ИСХОДНЫЙ ФРАГМЕНТ →
__________

(Виктор Пелевин. Лампа Мафусаила, или Крайняя битва чекистов с масонами)
Опубликовано в журнале Новый Мир, номер 1, 2017
Виктор Пелевин. Лампа Мафусаила, или
Крайняя битва чекистов с масонами. М.,
«Эксмо», 2016, 416 стр.
Виктор
Олегович Пелевин в последнее время пишет по роману в год, так что не успеваешь
и прочитать: «Бэтман Аполло» (2013), «Любовь к трем цукербринам» (2014),
«Смотритель» (2015)… Вот и последний его роман, пожалуй, можно было бы
назвать не последним, а крайним, что недвусмысленно отражает название.
Иронически обыгранный жаргонный синоним слова «последний» подготавливает нас к
двусмысленному, несерьезному прочтению книги, то же делает аннотация «гибридный
роман», и двусмысленность эту в процессе прочтения мы получаем с лихвой. Автор
будто хочет прорваться в «горячую десятку» массового читательского внимания:
чекистские генералы, масоны и обилие «голды» вызывают невольные и навязчивые
ассоциации с бульварным криминальным чтивом конца девяностых — начала нулевых,
заполонившим тогда прилавки книжных магазинов.

__________

ЗАДАНИЕ A →
Какое издательство выпустило «Лампу Мафусаила», согласно рецензии на этот роман?
ЗАДАНИЕ B →
Продолжите рецензию на «Лампу Мафусаила» после ее последнего предложения.
Данные здесь никак не используются.

СПИСОК ЗАПИСЕЙ →
__________

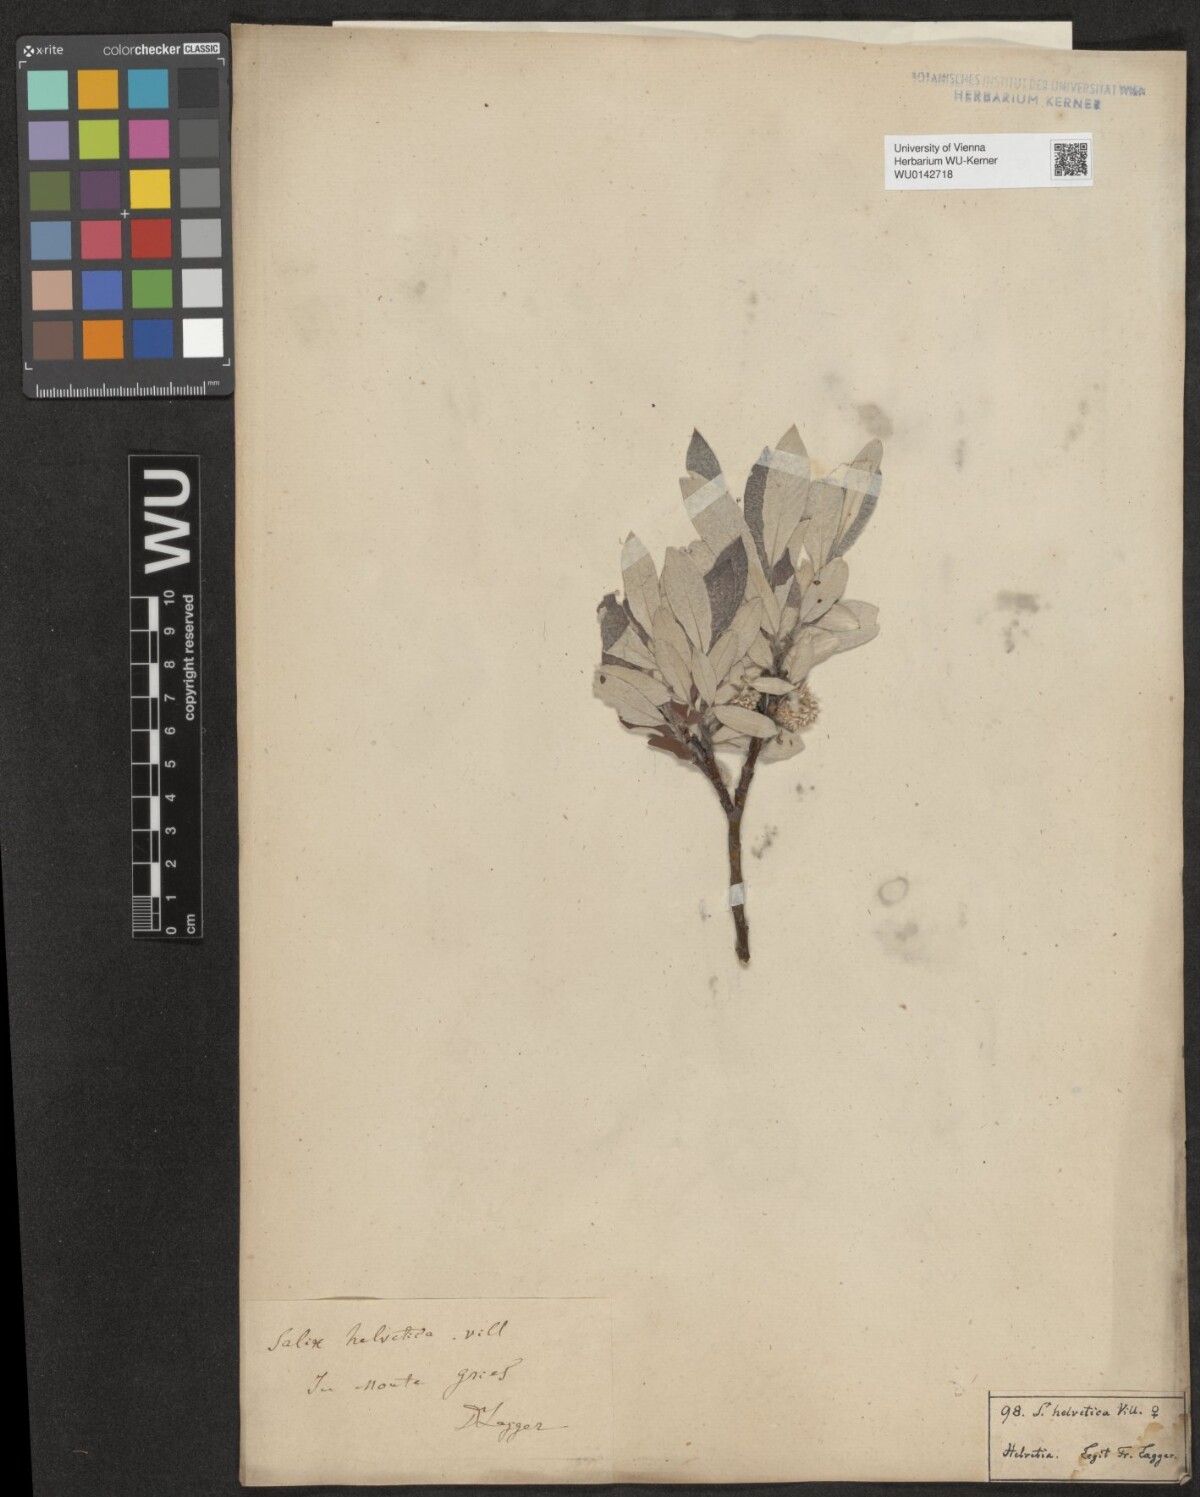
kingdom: Plantae
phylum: Tracheophyta
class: Magnoliopsida
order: Malpighiales
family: Salicaceae
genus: Salix
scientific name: Salix helvetica
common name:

__________

ОТВЕТ A →
Роман выпустило издательство «Эксмо».

ОТВЕТ B →
Можно
сказать, что все не так-то просто: эта линия начата Пелевиным примерно в то же
время романом «Generation „П”», и в 1999 году роман скорее с сюрреалистическим,
чем постмодернистским повествованием оказался злободневной сатирой на жизнь
«креативного класса»; перекликается с ним и необычное, «условно сакральное»
имя, данное одному из ключевых героев и контрастирующее с его личной
ординарностью, но эта деталь впервые была использована еще в «Омоне Ра» — для
Пелевина вообще характерно подчеркивать именование главных героев, хотя бы это
имя было прозвищем. В «Лампе Мафусаила…» фигурирует династия Можайских,
отмеченных в нескольких поколениях по мужской линии необычными именами; очень
легко предположить, что фактически мы уже имеем дело с пелевинской самопародией
или же эти повторы несут нагрузку «авторского бренда» больше, нежели смысловую.
Фамилии двоих персонажей, устанавливающих контакт с персонифицированным Духом
Денег, вовсе незамысловаты: один Капустин, второй Карманников.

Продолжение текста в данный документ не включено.